Previously, phosphorylation was described for nAChRs in the periphery. Phosphorylation on tyrosine or serine/threonine of Torpedo electric organ receptors to a high stoichiometry in vitro causes subtle changes in desensitization kinetics but not in I_max (Huganir et al., 1986; Hopfield et al., 1988). In adrenal medulla chromaffin cells, Src potentiates ganglionic-type heteromeric nAChRs in the secretion of catecholamines (Wang et al., 2004). In mammalian muscle, SFKs interact with the nAChR (Fuhrer and Hall, 1996) and play a role in clustering of nAChRs at the endplate (Mittaud et al., 2001, 2004; Mohamed et al., 2001; Smith et al., 2001). Thus, phosphorylation and SFKs affect peripheral nAChRs in many different ways, depending on tissue, subunit-type of nAChRs, and functional role of the receptors.

Possible roles of SFKs and tyrosine phosphorylation of α7 receptors in CNS neural circuits

Because SFK and phosphatase activities are highly regulated by different signals (Thomas and Brugge, 1997), the control of the end level of phosphorylation offers a possibility of fine-tuning α7 receptor activity. This could play a role in various α7 nAChR-mediated processes. At the cellular and synaptic level, calcium influx through α7 receptors activates various downstream signaling pathways (Dajas-Bailador and Wonnacott, 2004). To control such activation and avoid calcium toxicity, the activity of α7 receptors must be precisely controlled and may involve (de)phosphorylation.

At the neuronal circuit level, it is interesting that phosphorylated α7 nAChRs are less active: this is in contrast to NMDA receptors, which are potentiated by Src and tyrosine phosphorylation (Yu et al., 1997), but similar to shaker-type voltage-gated potassium channels, which are inhibited by vSrc (Holmes et al., 1996b; Nitabach et al., 2002). α7 nAChRs and NMDA receptors have some overlapping functions, because both receptors are highly permeable for calcium and important in CA1 hippocampal LTP (Lu et al., 1998; Dani, 2001; Ji et al., 2001). SFK activation may thus act in LTP induction in several ways: by potentiating NMDA receptors in pyramidal cells (Lu et al., 1998) and by con-comitantly inhibiting postsynaptic α7 nAChRs in GABAergic interneurons, thereby facilitating disinhibition of pyramidal cells. Such a model is supported by our finding that SFK inhibition in hippocampal slices increases the α7 receptor activity in CA1 interneurons. The activity of postsynaptic α7 receptors on hippocampal inhibitory interneurons is also linked to auditory gating (Jones et al., 1999; Martin et al., 2004). It would be interesting to determine whether α7 phosphorylation influences the gating process, changes of which are strongly associated with schizophrenia. Regulation by phosphorylation may also be important for presynaptic α7 nAChRs that control neurotransmitter release.

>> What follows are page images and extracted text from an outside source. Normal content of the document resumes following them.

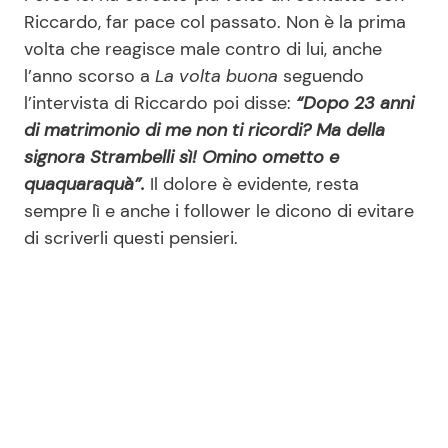
Riccardo, far pace col passato. Non è la prima
volta che reagisce male contro di lui, anche
l’anno scorso a
La volta buona
seguendo
l’intervista di Riccardo poi disse:
“Dopo 23 anni
di matrimonio di me non ti ricordi? Ma della
signora Strambelli sì! Omino ometto e
quaquaraquà”.
Il dolore è evidente, resta
sempre lì e anche i follower le dicono di evitare
di scriverli questi pensieri.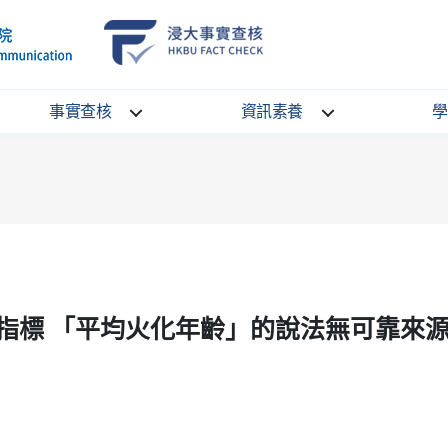
School
HKBU
of
FactCheck
Communication
Service
事實查核
資訊素養
學
指標 「平均火化年齡」的說法無可靠來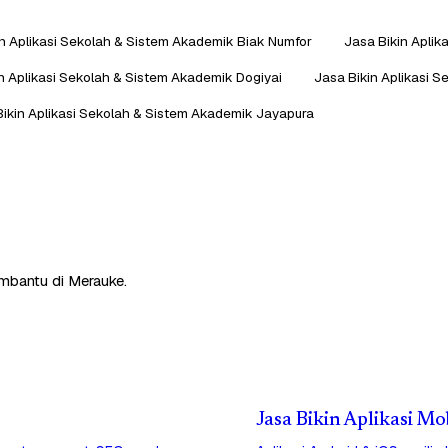
in Aplikasi Sekolah & Sistem Akademik Biak Numfor
Jasa Bikin Aplik
n Aplikasi Sekolah & Sistem Akademik Dogiyai
Jasa Bikin Aplikasi 
Bikin Aplikasi Sekolah & Sistem Akademik Jayapura
embantu di Merauke.
Jasa Bikin Aplikasi M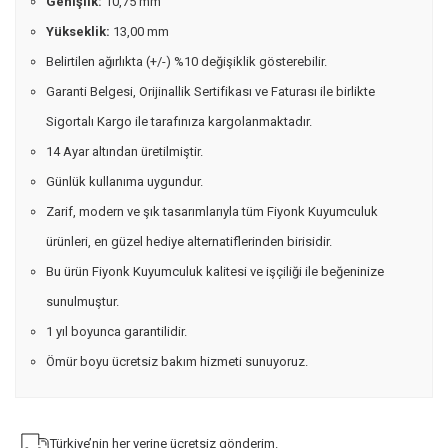
Genişlik:
10,75 mm
Yükseklik:
13,00 mm
Belirtilen ağırlıkta (+/-) %10 değişiklik gösterebilir.
Garanti Belgesi, Orijinallik Sertifikası ve Faturası ile birlikte
Sigortalı Kargo ile tarafınıza kargolanmaktadır.
14 Ayar altından üretilmiştir.
Günlük kullanıma uygundur.
Zarif, modern ve şık tasarımlarıyla tüm Fiyonk Kuyumculuk
ürünleri, en güzel hediye alternatiflerinden birisidir.
Bu ürün Fiyonk Kuyumculuk kalitesi ve işçiliği ile beğeninize
sunulmuştur.
1 yıl boyunca garantilidir.
Ömür boyu ücretsiz bakım hizmeti sunuyoruz.
Türkiye’nin her yerine ücretsiz gönderim.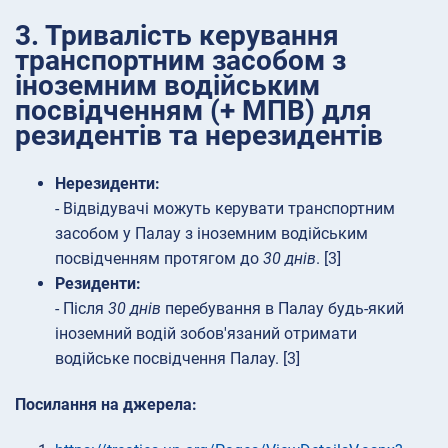
3. Тривалість керування
транспортним засобом з
іноземним водійським
посвідченням (+ МПВ) для
резидентів та нерезидентів
Нерезиденти:
- Відвідувачі можуть керувати транспортним
засобом у Палау з іноземним водійським
посвідченням протягом до
30 днів
. [3]
Резиденти:
- Після
30 днів
перебування в Палау будь-який
іноземний водій зобов'язаний отримати
водійське посвідчення Палау. [3]
Посилання на джерела: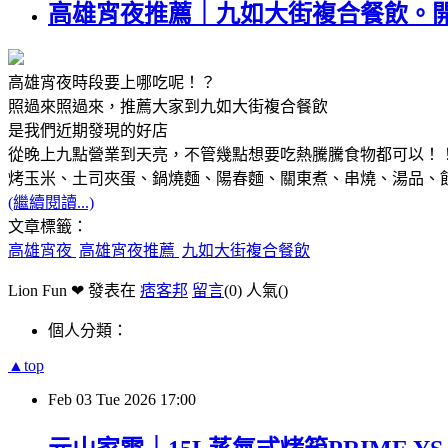
高雄宵夜推薦｜九如大街複合餐飲。
高雄宵夜時段要上哪吃呢！？
照過來照過來，推薦大家到九如大街複合餐飲
是我們近期發現的好店
從晚上九點營業到天亮，不管幾點想要吃熱騰騰食物都可以！
烤玉米、土司夾蛋、鍋燒麵、陽春麵、關東煮、串燒、湯品、
(繼續閱讀...)
文章標籤：
高雄宵夜
高雄宵夜推薦
九如大街複合餐飲
Lion Fun ❤ 發表在
痞客邦
留言
(0)
人氣(
)
個人分類：
▲top
Feb
03
Tue
2026
17:00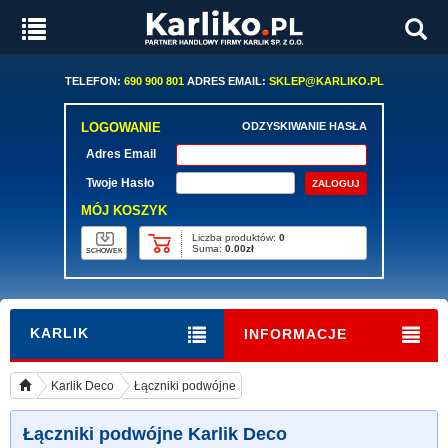
TELEFON:
690 900 801
ADRES EMAIL:
SKLEP@KARLIKO.PL
LOGOWANIE
ODZYSKIWANIE HASŁA
Adres Email
Twoje Hasło
MÓJ KOSZYK
Liczba produktów:
0
Suma:
0.00zł
SCHOWEK
KARLIK
INFORMACJE
Karlik Deco
Łączniki podwójne
Łączniki podwójne Karlik Deco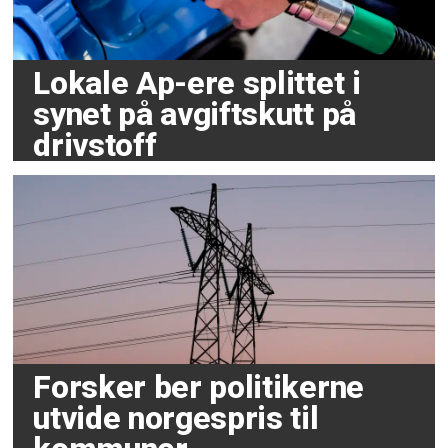
Lokale Ap-ere splittet i
synet på avgiftskutt på
drivstoff
Forsker ber politikerne
utvide norgespris til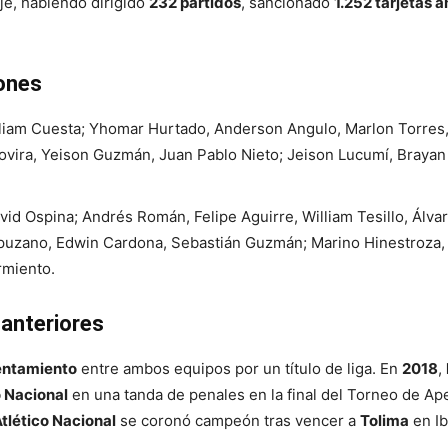
aje, habiendo dirigido
232 partidos
, sancionado
1.252 tarjetas a
iones
lliam Cuesta; Yhomar Hurtado, Anderson Angulo, Marlon Torres,
vira, Yeison Guzmán, Juan Pablo Nieto; Jeison Lucumí, Brayan 
avid Ospina; Andrés Román, Felipe Aguirre, William Tesillo, Álva
uzano, Edwin Cardona, Sebastián Guzmán; Marino Hinestroza, 
rmiento.
anteriores
entamiento
entre ambos equipos por un título de liga. En
2018
,
o Nacional
en una tanda de penales en la final del Torneo de Ape
tlético Nacional
se coronó campeón tras vencer a
Tolima
en Ib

Such mechanisms, using presynaptic and/or postsynaptic α7 nAChRs, can allow neurons to regulate the weight of their synaptic transmission, allow neural circuits to undergo plasticity, and fine-tune neuronal survival. In this sense, α7 phosphorylation mechanisms could be seen as a higher hierarchical possibility to modulate activity and signaling in neural networks. Such modulation may form a basis for the various emerging roles of α7 nAChRs from synaptic to systems level, including addiction, memory, and neurological disease.